*Problem description:* An exact printout of all the entries is required.

(Stored items)
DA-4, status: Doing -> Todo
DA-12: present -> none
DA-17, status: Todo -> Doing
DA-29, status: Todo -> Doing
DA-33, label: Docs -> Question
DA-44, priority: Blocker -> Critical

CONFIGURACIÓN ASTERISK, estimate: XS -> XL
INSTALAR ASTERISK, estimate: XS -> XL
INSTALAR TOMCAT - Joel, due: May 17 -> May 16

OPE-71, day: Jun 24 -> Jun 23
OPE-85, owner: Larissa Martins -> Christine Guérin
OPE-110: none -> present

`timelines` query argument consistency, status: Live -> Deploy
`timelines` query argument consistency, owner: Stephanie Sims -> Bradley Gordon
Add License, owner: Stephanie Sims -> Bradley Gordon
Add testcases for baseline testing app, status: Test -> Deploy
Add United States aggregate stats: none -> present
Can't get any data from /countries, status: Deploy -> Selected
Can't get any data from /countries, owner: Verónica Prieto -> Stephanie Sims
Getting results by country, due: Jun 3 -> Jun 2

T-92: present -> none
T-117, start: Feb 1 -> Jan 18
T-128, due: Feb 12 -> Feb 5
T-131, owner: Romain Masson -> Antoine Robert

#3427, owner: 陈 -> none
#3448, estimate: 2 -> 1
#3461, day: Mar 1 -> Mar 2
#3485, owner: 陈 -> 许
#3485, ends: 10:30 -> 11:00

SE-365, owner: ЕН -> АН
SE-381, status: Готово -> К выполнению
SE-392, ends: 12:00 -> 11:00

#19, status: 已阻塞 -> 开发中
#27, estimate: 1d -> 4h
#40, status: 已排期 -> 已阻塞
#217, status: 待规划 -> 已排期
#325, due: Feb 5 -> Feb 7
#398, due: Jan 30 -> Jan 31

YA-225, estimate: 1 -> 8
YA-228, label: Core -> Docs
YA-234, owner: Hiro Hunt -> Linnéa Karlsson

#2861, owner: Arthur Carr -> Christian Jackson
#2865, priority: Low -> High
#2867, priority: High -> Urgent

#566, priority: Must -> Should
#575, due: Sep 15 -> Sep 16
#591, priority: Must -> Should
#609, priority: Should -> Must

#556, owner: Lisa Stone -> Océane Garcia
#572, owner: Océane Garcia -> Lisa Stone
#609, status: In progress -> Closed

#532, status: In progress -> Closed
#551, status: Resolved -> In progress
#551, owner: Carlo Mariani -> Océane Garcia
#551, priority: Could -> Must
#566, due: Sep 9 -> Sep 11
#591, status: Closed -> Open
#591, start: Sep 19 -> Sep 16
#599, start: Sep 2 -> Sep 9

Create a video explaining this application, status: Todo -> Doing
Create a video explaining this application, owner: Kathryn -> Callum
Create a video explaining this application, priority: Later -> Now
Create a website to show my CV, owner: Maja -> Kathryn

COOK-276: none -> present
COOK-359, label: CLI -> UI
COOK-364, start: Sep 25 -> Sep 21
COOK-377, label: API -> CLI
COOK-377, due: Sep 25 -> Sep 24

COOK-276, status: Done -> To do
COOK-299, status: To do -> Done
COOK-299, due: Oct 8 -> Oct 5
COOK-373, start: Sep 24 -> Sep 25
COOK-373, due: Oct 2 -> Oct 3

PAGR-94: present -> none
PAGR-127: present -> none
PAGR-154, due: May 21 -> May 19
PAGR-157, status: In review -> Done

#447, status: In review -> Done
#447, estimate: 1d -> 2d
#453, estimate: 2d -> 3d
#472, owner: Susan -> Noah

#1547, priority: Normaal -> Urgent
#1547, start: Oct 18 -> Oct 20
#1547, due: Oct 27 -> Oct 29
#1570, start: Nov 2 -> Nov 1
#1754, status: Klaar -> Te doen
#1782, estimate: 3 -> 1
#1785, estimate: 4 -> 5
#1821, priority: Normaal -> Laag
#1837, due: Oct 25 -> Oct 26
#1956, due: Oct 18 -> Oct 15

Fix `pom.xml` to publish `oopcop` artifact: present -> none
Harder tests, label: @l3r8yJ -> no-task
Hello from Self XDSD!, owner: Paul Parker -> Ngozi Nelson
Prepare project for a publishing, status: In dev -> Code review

*Response area:*
DA-4, status: Doing -> Todo
DA-12: present -> none
DA-17, status: Todo -> Doing
DA-29, status: Todo -> Doing
DA-33, label: Docs -> Question
DA-44, priority: Blocker -> Critical

CONFIGURACIÓN ASTERISK, estimate: XS -> XL
INSTALAR ASTERISK, estimate: XS -> XL
INSTALAR TOMCAT - Joel, due: May 17 -> May 16

OPE-71, day: Jun 24 -> Jun 23
OPE-85, owner: Larissa Martins -> Christine Guérin
OPE-110: none -> present

`timelines` query argument consistency, status: Live -> Deploy
`timelines` query argument consistency, owner: Stephanie Sims -> Bradley Gordon
Add License, owner: Stephanie Sims -> Bradley Gordon
Add testcases for baseline testing app, status: Test -> Deploy
Add United States aggregate stats: none -> present
Can't get any data from /countries, status: Deploy -> Selected
Can't get any data from /countries, owner: Verónica Prieto -> Stephanie Sims
Getting results by country, due: Jun 3 -> Jun 2

T-92: present -> none
T-117, start: Feb 1 -> Jan 18
T-128, due: Feb 12 -> Feb 5
T-131, owner: Romain Masson -> Antoine Robert

#3427, owner: 陈 -> none
#3448, estimate: 2 -> 1
#3461, day: Mar 1 -> Mar 2
#3485, owner: 陈 -> 许
#3485, ends: 10:30 -> 11:00

SE-365, owner: ЕН -> АН
SE-381, status: Готово -> К выполнению
SE-392, ends: 12:00 -> 11:00

#19, status: 已阻塞 -> 开发中
#27, estimate: 1d -> 4h
#40, status: 已排期 -> 已阻塞
#217, status: 待规划 -> 已排期
#325, due: Feb 5 -> Feb 7
#398, due: Jan 30 -> Jan 31

YA-225, estimate: 1 -> 8
YA-228, label: Core -> Docs
YA-234, owner: Hiro Hunt -> Linnéa Karlsson

#2861, owner: Arthur Carr -> Christian Jackson
#2865, priority: Low -> High
#2867, priority: High -> Urgent

#566, priority: Must -> Should
#575, due: Sep 15 -> Sep 16
#591, priority: Must -> Should
#609, priority: Should -> Must

#556, owner: Lisa Stone -> Océane Garcia
#572, owner: Océane Garcia -> Lisa Stone
#609, status: In progress -> Closed

#532, status: In progress -> Closed
#551, status: Resolved -> In progress
#551, owner: Carlo Mariani -> Océane Garcia
#551, priority: Could -> Must
#566, due: Sep 9 -> Sep 11
#591, status: Closed -> Open
#591, start: Sep 19 -> Sep 16
#599, start: Sep 2 -> Sep 9

Create a video explaining this application, status: Todo -> Doing
Create a video explaining this application, owner: Kathryn -> Callum
Create a video explaining this application, priority: Later -> Now
Create a website to show my CV, owner: Maja -> Kathryn

COOK-276: none -> present
COOK-359, label: CLI -> UI
COOK-364, start: Sep 25 -> Sep 21
COOK-377, label: API -> CLI
COOK-377, due: Sep 25 -> Sep 24

COOK-276, status: Done -> To do
COOK-299, status: To do -> Done
COOK-299, due: Oct 8 -> Oct 5
COOK-373, start: Sep 24 -> Sep 25
COOK-373, due: Oct 2 -> Oct 3

PAGR-94: present -> none
PAGR-127: present -> none
PAGR-154, due: May 21 -> May 19
PAGR-157, status: In review -> Done

#447, status: In review -> Done
#447, estimate: 1d -> 2d
#453, estimate: 2d -> 3d
#472, owner: Susan -> Noah

#1547, priority: Normaal -> Urgent
#1547, start: Oct 18 -> Oct 20
#1547, due: Oct 27 -> Oct 29
#1570, start: Nov 2 -> Nov 1
#1754, status: Klaar -> Te doen
#1782, estimate: 3 -> 1
#1785, estimate: 4 -> 5
#1821, priority: Normaal -> Laag
#1837, due: Oct 25 -> Oct 26
#1956, due: Oct 18 -> Oct 15

Fix `pom.xml` to publish `oopcop` artifact: present -> none
Harder tests, label: @l3r8yJ -> no-task
Hello from Self XDSD!, owner: Paul Parker -> Ngozi Nelson
Prepare project for a publishing, status: In dev -> Code review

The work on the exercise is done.